§ Given text
========================

On 2022-03-24 19:09, Vladimir Oltean wrote:
On Thu, Mar 24, 2022 at 06:06:51PM +0000, Marc Zyngier wrote:
I was just raising this as what I thought would be a simple and
non-controversial counter example to your remark "If you change something,
you *must* guarantee forward *and* backward compatibility."
If you change something *in the binding*, which was implicit in the
context, and makes no sense out of context.
Practically speaking, what has happened is that the board DT appeared in
kernel N, the ls-extirq driver in kernel N+1, and the DT was updated to
enable PHY interrupts in kernel N+2. That DT update practically broke
kernel N from running correctly on DTs taken from kernel N+2 onwards.
This is the observable behavior, we can find as many justifications for
it as we wish.
Well, you can also argue that the DT was broken at N and N+1 for not
describing the HW correctly and completely. No binding has changed
here. Your DT was incomplete, and someone fixed it for you.
We can argue this things forever and a half. I've laid down the ground
rules for the stuff I maintain. If you're not happy with this, you can
fix it by either removing the NXP hardware from the tree, or taking
over from me as the irqchip maintainer. I'd be perfectly happy with
any (and even more, with both) of these outcomes.
Ok, my intention wasn't to inflame you even though the way in which I
presented the problem might have suggested otherwise.
With my developer hat I still don't agree with you even with the
additional clarification you've made that you were referring only to
bindings and not to any and all DT changes. The reason being that the DT
blob is a whole, and it doesn't matter if there's a regression because
of a binding change or something else, you still need to be prepared to
update it, sometimes in lockstep with the kernel, like it or not.
But as a user, I just wanted to get an opinion from you what can we do
to deal better with this situation: optional interrupt provided by
device with missing driver, which of_irq_get() doesn't seem to understand.
FWIW, of_irq_get() absolutely understands how to handle a missing IRQ
provider driver; it returns -EPROBE_DEFER. If a caller considers the IRQ
optional, then it's up to that caller to decide how long to keep waiting
for the provider to appear until giving up and carrying on without it.
If your phy driver is making the dumb decision to wait for ever for
something which isn't critical, then you're free to fix it, or perhaps
even propose for of_irq_get() to opt in to the
driver_deferred_probe_check_state() mechanism if you believe it's a
sufficiently general case.
If a new DT with an additional new property (either on an existing
machine, or on a completely new machine which has the property from the
start) exposes a bug in a driver, that's unfortunate, but it is entirely
irrelevant to the ABI implications of changing the interpretation of an
existing property.
Robin.

========================

§ Data for review
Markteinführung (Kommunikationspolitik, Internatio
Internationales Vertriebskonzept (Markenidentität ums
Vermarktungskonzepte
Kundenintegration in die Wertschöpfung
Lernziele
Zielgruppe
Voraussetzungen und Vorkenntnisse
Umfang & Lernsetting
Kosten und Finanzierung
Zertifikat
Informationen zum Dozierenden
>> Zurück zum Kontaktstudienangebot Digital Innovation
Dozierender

========================

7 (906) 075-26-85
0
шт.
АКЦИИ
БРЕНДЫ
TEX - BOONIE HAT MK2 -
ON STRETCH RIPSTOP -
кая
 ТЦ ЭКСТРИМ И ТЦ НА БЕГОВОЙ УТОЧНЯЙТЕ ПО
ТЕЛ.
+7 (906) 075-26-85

========================

§ Activity
Can you retype the mailing-list thread from "Well, you can" to "of these outcomes."?

§ Solution for this task
Well, you can also argue that the DT was broken at N and N+1 for not
describing the HW correctly and completely. No binding has changed
here. Your DT was incomplete, and someone fixed it for you.
We can argue this things forever and a half. I've laid down the ground
rules for the stuff I maintain. If you're not happy with this, you can
fix it by either removing the NXP hardware from the tree, or taking
over from me as the irqchip maintainer. I'd be perfectly happy with
any (and even more, with both) of these outcomes.